Critique de VLEROY (, Inscrit le 9 janvier 2006, 45 ans) - 27 décembre 2009

Au cours des premiers chapitres, l'écrivain Geert Van Istendael (né à Uccle en 1947) revient sur l'histoire de notre pays, et s'attarde longuement sur la première et la deuxième guerres mondiales. Il fait remarquer : "Depuis la conquête de nos provinces par les Espagnols, depuis la fin du XVIème siècle donc, nos lois nous arrivaient de villes lointaines, inconnues et insolites, comme Madrid ou Vienne. C'est le sort historique que Flamands et Wallons ont partagé, ce qui explique en partie pourquoi personne n'est plus semblable au Wallon que le Flamand, et vice-versa".

Il prend ensuite la défense des Flamands qui se sont battus pour la reconnaissance du néerlandais, et des soldats qui ne comprenaient pas, durant la première guerre mondiale, les ordres donnés en français par des officiers francophones.

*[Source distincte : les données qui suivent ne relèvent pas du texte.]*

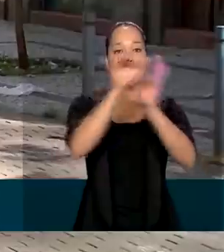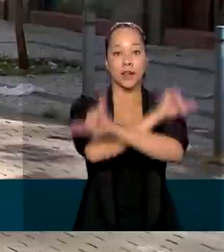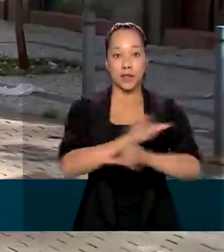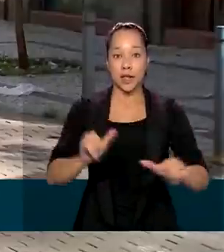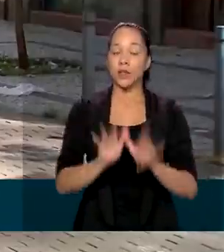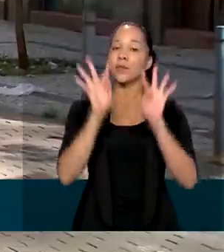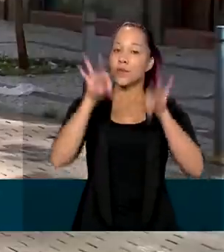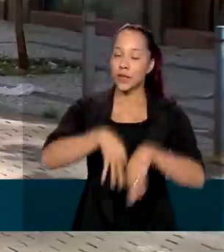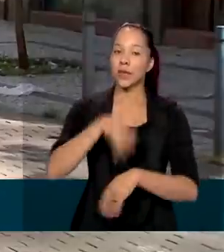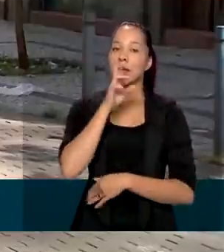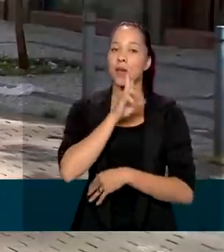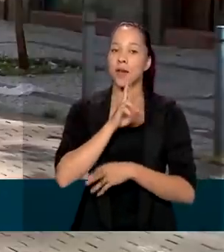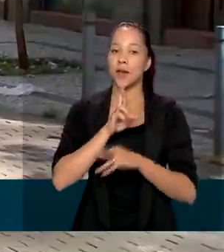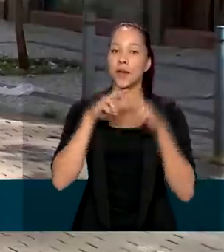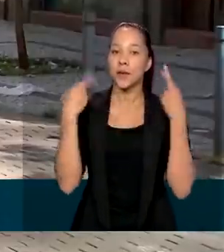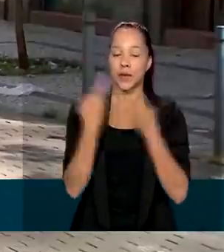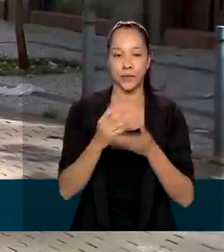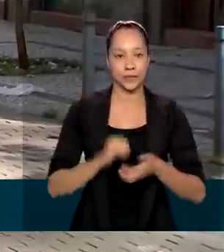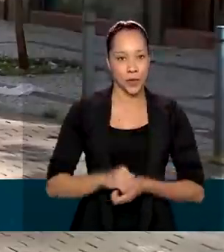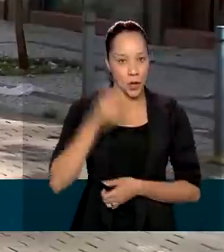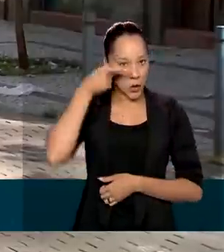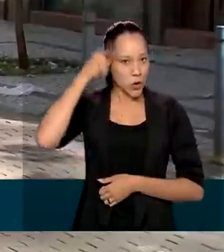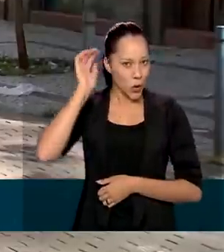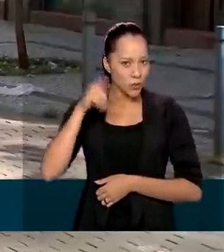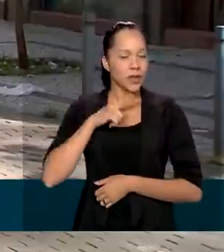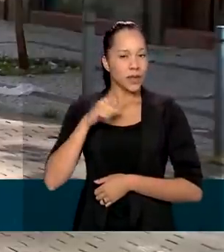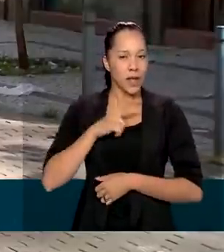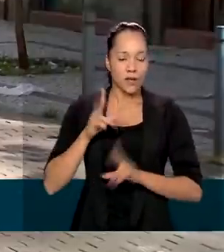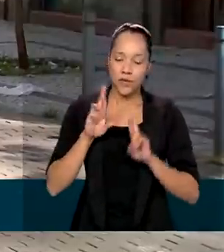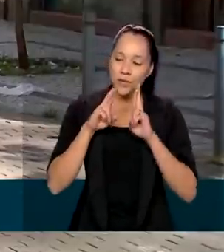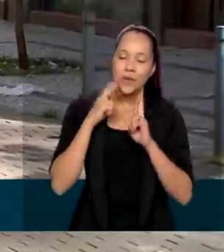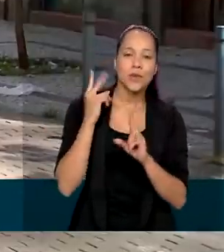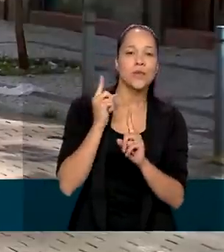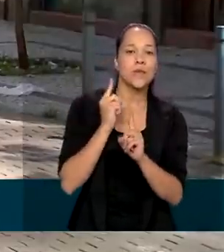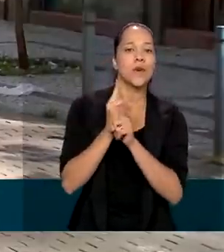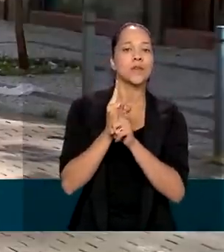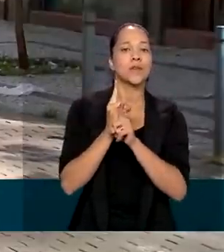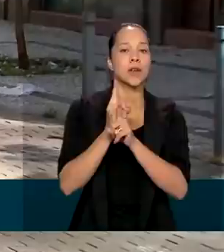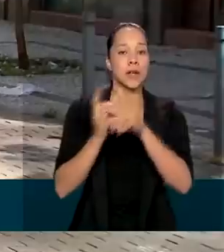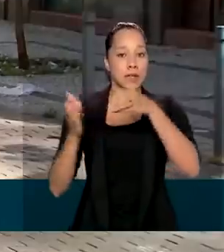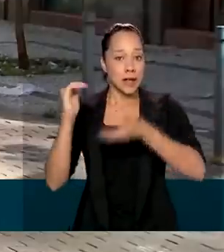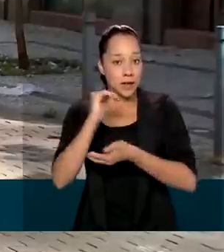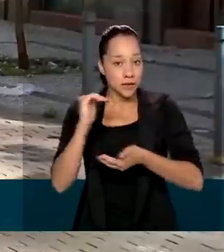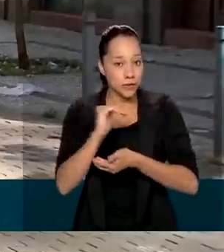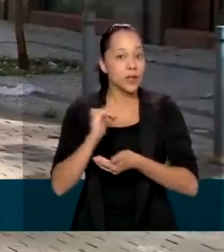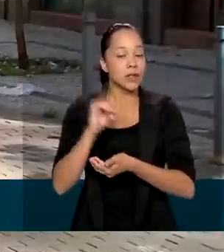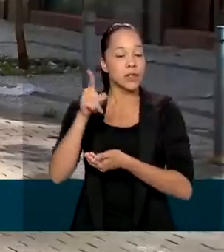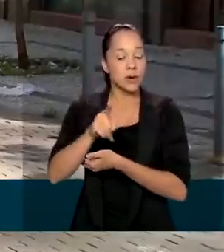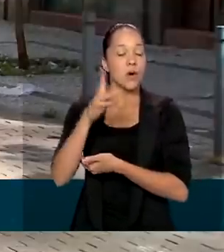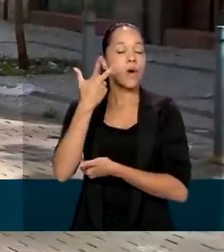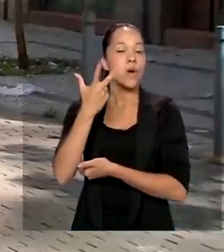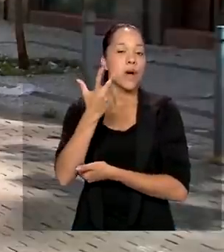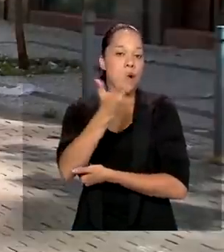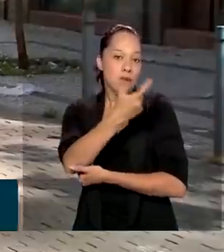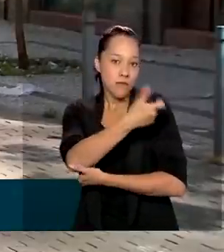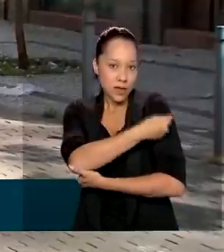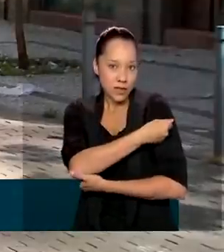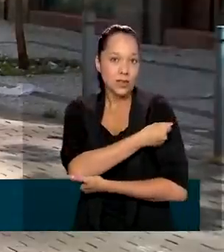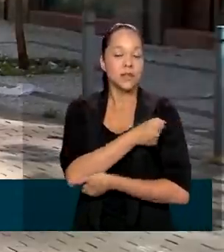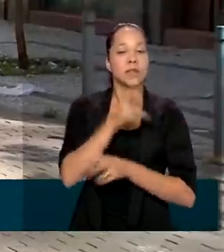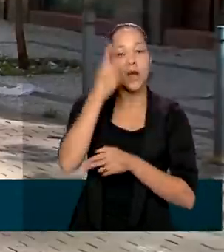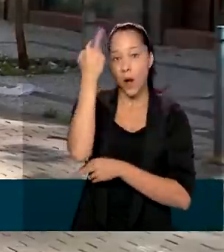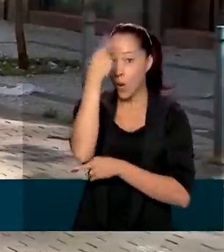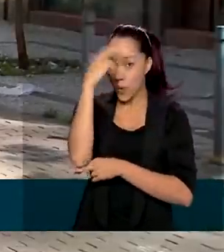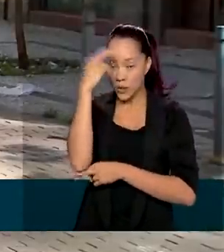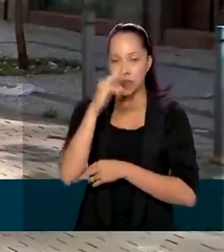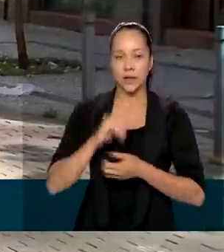final da reunião. E ontem houve um encontro da Anvisa com o Laboratório União Química sobre a vacina russa Sputnik. O objetivo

Mais Geert Van Istendael souligne : "Le mouvement flamand s'est inventé un passé exagérément romantique, qui s'appuie sur la période, glorieuse mais courte, du comté de Flandre au XIVème siècle. C'est de là, en réaction à l'Etat belge et francophone, qu'est né le concept de la Flandre, à laquelle appartiennent, au mépris total de l'histoire, le Brabant et le Limbourg : avant 1830, la chose aurait été totalement incompréhensible. La Flandre est donc un dérivé de la Belgique (...) L'idée de Wallonie est à son tour une réaction. La Wallonie est l'effet secondaire d'un dérivé. Le nom de Wallonie pour la partie francophone de la Belgique (sans la partie francophone de Bruxelles) a été trouvé en 1842 par le poète populaire namurois Joseph Grandgagnage".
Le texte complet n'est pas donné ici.